Interestingly, the problem is one that is so abstracted — Sanas has approached fixing it by ingesting thousands of hours of differently accented speech into a system and ordering it to match with other sounds, with the whole mix of technology and method now also in a patent process — that the end result is that Sanas’s accent “translation” engine can be used with any language at all, not just English as you might have assumed. (Serebryakov tells me it’s being used already to “smooth out” accents across Japan, China and South Korea, for example.
“Technology like this is applicable globally, from one accent to another,” he said. “It will take time, but our goal is to let people communicate in any accent at all.”
There is a certain unease around the very concept of what Sanas is tackling and doing here. It raises a lot of questions of potential abuse, and apart from that some might find it distasteful and passé for technology to be developed specifically to obscure a person’s true identity: shouldn’t the people who are judging over accent the ones who should learn to be more open-minded and accepting, rather than people forever accommodating prejudices by hiding anything that marks out others as outsiders or different?
There are points that argue against these, too, though.
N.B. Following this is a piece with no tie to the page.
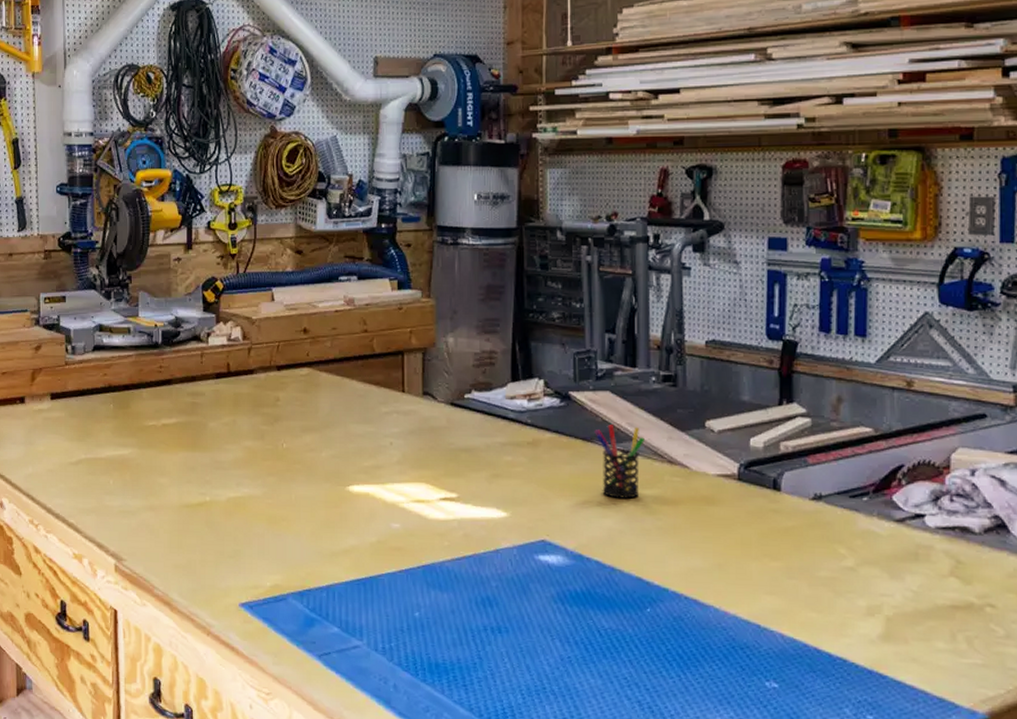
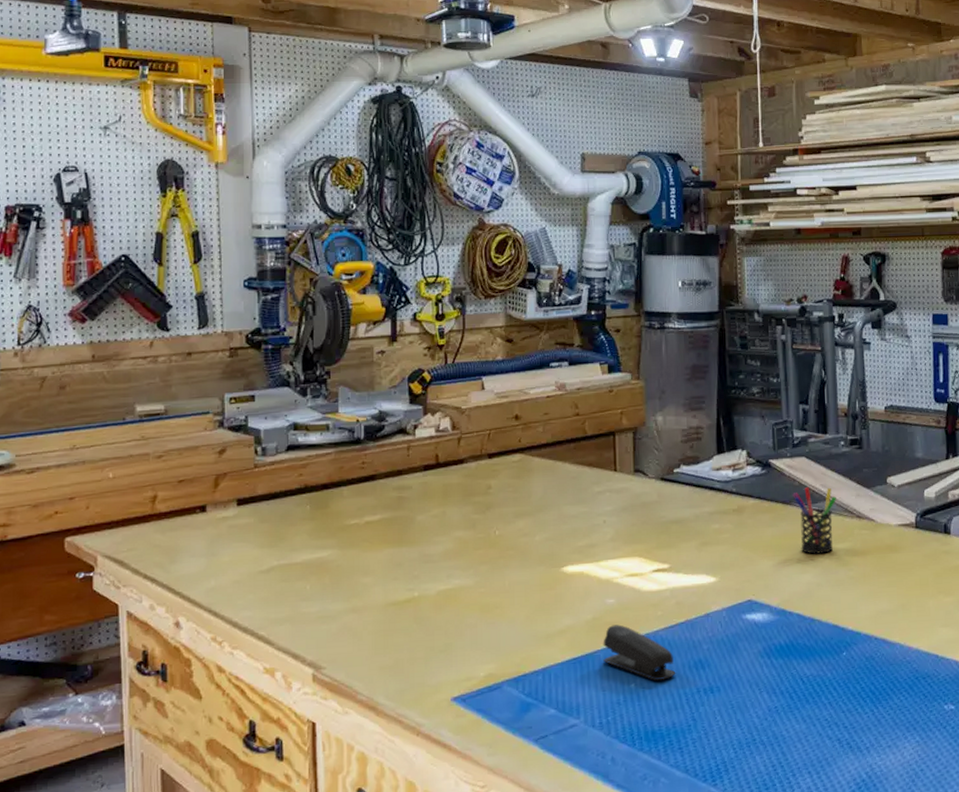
stapler: none [387,550,462,613] -> present [603,624,676,681]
Sanas is specifically not building any applications for consumers or making its tech accessible to them at the moment precisely because of how that might get misused. Even its customers are not using a cloud-based version of the tech: to keep things extra-secure, it sits on premises and so customers control their own data that passes and is generated through Sanas.
On the part of obscuring true identity, that is definitely a bigger issue that we all need to tackle on a daily basis. And in the meantime, this is giving those who are at the sharper end of those jabs a way of coping better, and in some very practical ways making it easier for people (even those who are well-intentioned) simply to understand each other without accents getting in the way.
I had a demo of the service during my interview, where Sanas rang up one of their customers’ agents in India, and got him to chat with me first with his own accent, and then “turning on” his midwestern-neutral tone. It was a little creepy knowing what was happening in the background, but on the surface, I was very surprised at how natural it all seemed — well, natural enough, at least. His voice was clear, but maybe a little too clear, and almost a tiny bit robotic and emotion-free.
Apparently, that, too, is somewhat intentional for now, and might evolve if that’s what customers and other users want.
“The reason we are focused on call centers is that it’s a low hanging fruit,” Serebryakov said, noting that the difficulties of building what is effectively ground-breaking tech was hard enough, but it also happens to fit the use case. “For us when building this, it was important to go down the path of least resistance. No singing, no laughter, no hyper emotive speech. What we are tackling is we’re trying to give control over how these users interact at work.” There’s no crying in baseball, and there’s no fun and games in the call center, either.
“Insight Partners is thrilled to deepen its relationship with Sanas on such cutting-edge and transformative technology,” said Ganesh Bell, an MD at Insight, in a statement. “As the company comes out of its stealth phase, I look forward to working with this immensely talented and passionate team to build a product that will, among many things, help eliminate the unfortunate biases and discrimination experienced by those who speak English as a second language, which includes many of Sanas’ employees.”